The Bureau by Eoin McNamee; The Mouthless Dead by Anthony Quinn; Killer Potential by Hannah Deitch; The Grapevine by Kate Kemp; Death at the White Hart by Chris Chibnall

The Bureau by Eoin McNamee (Riverrun, £18.99)
Known for his psychologically acute literary reimaginings of real crimes, Irish writer McNamee prefers to explore implications than journey towards a neat ending, and his work is all the better for it. The crime at the heart of The Bureau is fictional, but the narrative has a family connection and the younger McNamee appears as a character. It’s set in 1980s Newry, a Northern Irish city whose proximity to both the border and the Irish sea makes it ideal for criminal enterprises ranging from doctored fuel to bootleg alcohol, the proceeds laundered through the eponymous bureau de change. As the mistress of gangster Paddy Farrell, Lorraine occupies her own morally dubious border space. The murder-suicide, described at the start, looks like a drastic attempt on her part to place the pair of them on an equal footing, but there are enough anomalies to leave room for doubt. This is an astonishingly powerful portrait of a time and place saturated in sentimentality and cruelty, where, despite the ever-present sectarianism, “nobody was on anyone’s side”.

The Mouthless Dead by Anthony Quinn (Abacus, £20)
When Julia Wallace was battered to death in Liverpool in 1931, the guilty party was initially thought to be her husband, William.

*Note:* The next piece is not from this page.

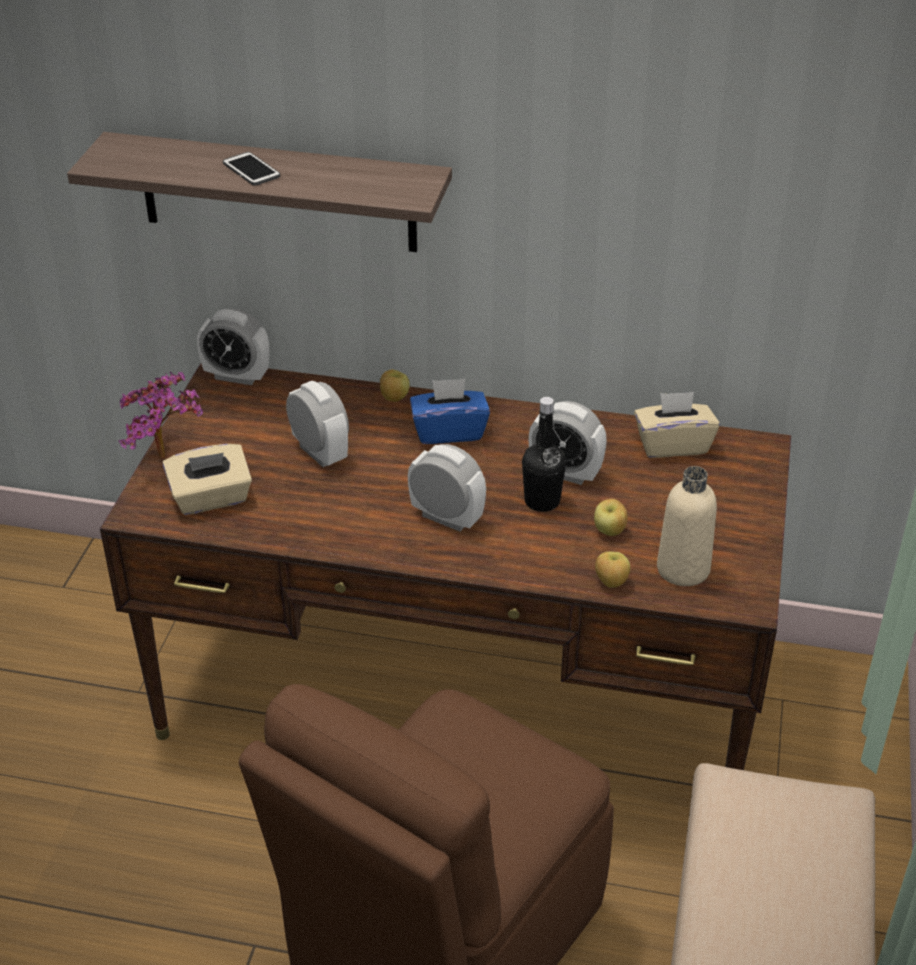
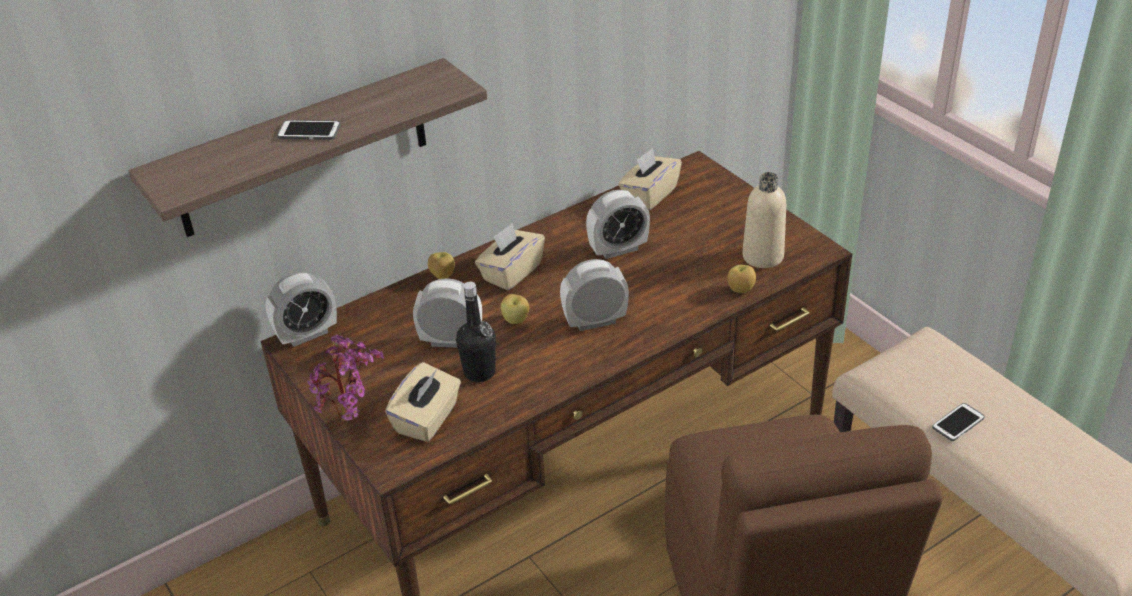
camera: 45 degrees left, 0 degrees up
blue tissue box [410,379,490,444] -> beige tissue box [475,223,545,290]
black bottle [522,397,566,512] -> black bottle moved to [456,282,496,382]
apple [594,499,628,536] -> apple moved to [500,294,529,324]
none -> phone [932,403,985,441]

His alibi involved a telephone message from one RM Qualtrough, summoning him to a fictitious address to discuss business. Qualtrough was never found, but the lack of evidence against Wallace meant his conviction was overturned on appeal. The case, described by Raymond Chandler as “the nonpareil of murder mysteries”, became a cause célèbre. As in John Hutton’s excellent 1979 fictionalisation, 29 Herriott Street, Quinn employs the device of having an interested party looking back at the case. On a voyage to New York, former CID officer Key regales fellow passengers with his part in the story and it gradually becomes clear that he is privy to rather more inside information than came out in court. Well imagined, well researched and well written, The Mouthless Dead provides a highly entertaining – if highly unlikely – solution to a famous unsolved murder.